### Activity 1
For each statement about the review of The Cruelest Month below, answer yes or no and quote the words from the review that decide it: (a) readers must have read the earlier novels in the series first; (b) Three Pines is a village in Quebec; (c) the seance in the novel takes place at Easter.
### Activity 2
Name every book of the Chief Inspector Gamache series mentioned by title in the review of The Cruelest Month below.
### Activity 3
Please carry on writing the review of The Cruelest Month below, picking up after its final sentence.

Estimated reading time: 6 minutes
Table of contents
Louise Penny Creates the Supernatural Murder
The realm of detective stories has without question changed over time towards a grittier, and I suppose a more realistic depiction of murder and its consequences. While I certainly understand the need to treat the subject with the gravity it deserves, I can’t help but rejoice when the world makes some space for a bit of the good old conventions, like it did for The Cruelest Month by Louise Penny.
The third book in Penny‘s A Chief Inspector Gamache Mystery series, it doesn’t really require you to have read the previous novels, although there is an overarching plot which gets touched upon bit by bit in each book. Feel free to take a look at our Still Life review as well as our Fatal Grace review if you’d like to see what the first two books in the series were all about.
Moving on to the actual plot of the book, the action takes us back to the serene and pastoral vista of Three Pines, a forgotten and idyllic (except for the occasional murder) small village in the province of Quebec, Canada. The Spring has finally come to grace the people of the village, and in turn they carry out some grand celebrations.
Love wants the best for others. Attachment takes hostages.― Louise Penny, The Cruelest Month
Eventually, the celebrations lead to an Easter seance, with the purpose of driving out any and all evil which might be lurking in the village. In and of itself, the seance isn’t too strange of a practice for the village, until one of the party suddenly dies of fright… or at least, so it appears.
With evidence of foul play being suspected, the ever-polite Chief Inspector Gamache from the Surete du Quebec is sent to the village to lead the investigation. Having nearly nothing to start with and the event actually looking like an honest-to-God accident, the Chief Inspector has a long and complicated mess of threads to unravel before him.
The Old Investigative Methods in The Cruelest Month
There is no denying forensic evidence has pushed the field of criminology towards new heights its founders could only dream of, but when it comes to the domain of detective fiction, I always find it more interesting when it takes a back-seat to interrogation and logical deduction. With this novel, as with the rest of the series, those two elements are the leading force in Gamache’s investigation.
While he is, of course, supplemented by the minimum science required to do his job, the village of Three Pines essentially pulls him into a pocket world where is forced to rely on his own wits and instincts, just like the good old days of Agatha Christie and Conan Doyle.
Clara was that rare combination: she was sensible and sensitive.― Louise Penny, The Cruelest Month
In other words, the bulk of the actual investigation by Gamache is spent either talking to people, or piecing together multiple pieces of evidence to hopefully arrive at a revelation. In my opinion, this is the best kind of approach to a mystery novel because it makes it easy for the reader to not only follow along, but also become involved and try to race the protagonist towards the solution.

### Data supplied
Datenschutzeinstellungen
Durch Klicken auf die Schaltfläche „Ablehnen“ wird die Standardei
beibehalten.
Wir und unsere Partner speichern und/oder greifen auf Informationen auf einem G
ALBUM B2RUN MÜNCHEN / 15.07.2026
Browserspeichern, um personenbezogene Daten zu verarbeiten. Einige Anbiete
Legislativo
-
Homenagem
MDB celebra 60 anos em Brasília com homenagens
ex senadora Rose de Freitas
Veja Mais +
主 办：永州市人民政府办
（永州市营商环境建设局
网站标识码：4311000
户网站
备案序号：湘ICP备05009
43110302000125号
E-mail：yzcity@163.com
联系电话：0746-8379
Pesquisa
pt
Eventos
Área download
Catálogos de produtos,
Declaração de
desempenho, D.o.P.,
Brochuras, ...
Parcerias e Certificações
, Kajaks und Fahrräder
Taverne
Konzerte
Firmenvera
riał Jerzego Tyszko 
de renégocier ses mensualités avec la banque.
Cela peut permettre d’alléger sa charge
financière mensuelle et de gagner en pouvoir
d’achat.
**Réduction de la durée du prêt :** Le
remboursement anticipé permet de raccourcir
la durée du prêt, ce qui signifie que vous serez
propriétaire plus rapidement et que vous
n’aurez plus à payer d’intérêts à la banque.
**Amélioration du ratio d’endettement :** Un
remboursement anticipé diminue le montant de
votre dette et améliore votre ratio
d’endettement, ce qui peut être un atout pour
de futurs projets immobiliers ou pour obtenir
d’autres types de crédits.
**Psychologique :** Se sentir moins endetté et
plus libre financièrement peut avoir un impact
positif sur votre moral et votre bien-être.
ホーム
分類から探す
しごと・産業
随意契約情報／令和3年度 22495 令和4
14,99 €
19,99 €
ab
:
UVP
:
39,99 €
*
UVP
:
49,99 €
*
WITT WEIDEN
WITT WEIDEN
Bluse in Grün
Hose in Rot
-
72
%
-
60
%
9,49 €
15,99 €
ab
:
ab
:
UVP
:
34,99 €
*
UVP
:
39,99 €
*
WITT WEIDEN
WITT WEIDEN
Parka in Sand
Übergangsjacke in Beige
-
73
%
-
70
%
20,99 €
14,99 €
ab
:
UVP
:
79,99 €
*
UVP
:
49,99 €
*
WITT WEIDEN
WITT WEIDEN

### Answer box 1
(a) No: "it doesn’t really require you to have read the previous novels"
(b) Yes: "small village in the province of Quebec, Canada"
(c) Yes: "the celebrations lead to an Easter seance"

### Answer box 2
The Cruelest Month
Still Life
Fatal Grace

### Answer box 3
If I had to compare the mystery in The Cruelest Month to the previous ones, I believe I’d rate it as being slightly more complicated, but as usual, handled with the utmost mastery characteristic of writers who have given themselves to this genre.
Everything unfolds at a fast enough pace to avoid boredom, but also moves slowly enough to allow you the time to absorb the information you’re given and think a little. There are some good red herrings thrown in along the way, as well as plot twists which genuinely managed to surprise me. All in all, it really felt like it aligned itself with the classic works of the genre in regards to the mystery itself.
A Village with Something to Say
If you’re familiar with Louise Penny‘s novels, then you already know the mystery and its resolution make up only one part of what makes the Chief Inspector Gamache series so enjoyable. Along with the murder investigation we are also treated to a great amount of character development as well as excursions into the lives of Three Pines’ residents.
For starters, I’d just like to note how much I adore Gamache as a character, or more precisely, how much I adore the way he contrasts with modern protagonists in police procedural as well as mystery and crime novels in general.
Armand Gamache found murderers by following the trail of rancid emotions.― Louise Penny, The Cruelest Month
Whereas they tend to be tragic, half-broken, generally impolite, and flawed in all the possible ways which wouldn’t prevent them from doing their jobs, Gamache is essentially the contrary to this archetype. Civil, gentle, a thinker with a sense of humour, our Chief Inspector is actually a character I can find it in me to care for and appreciate.
We learn a little more about him and his past, most notably the Arnot Case which happened before the first book in the series. It adds some nice dramatic elements to the overall story, making it clear Gamache doesn’t have an exact idea of who he can or cannot trust.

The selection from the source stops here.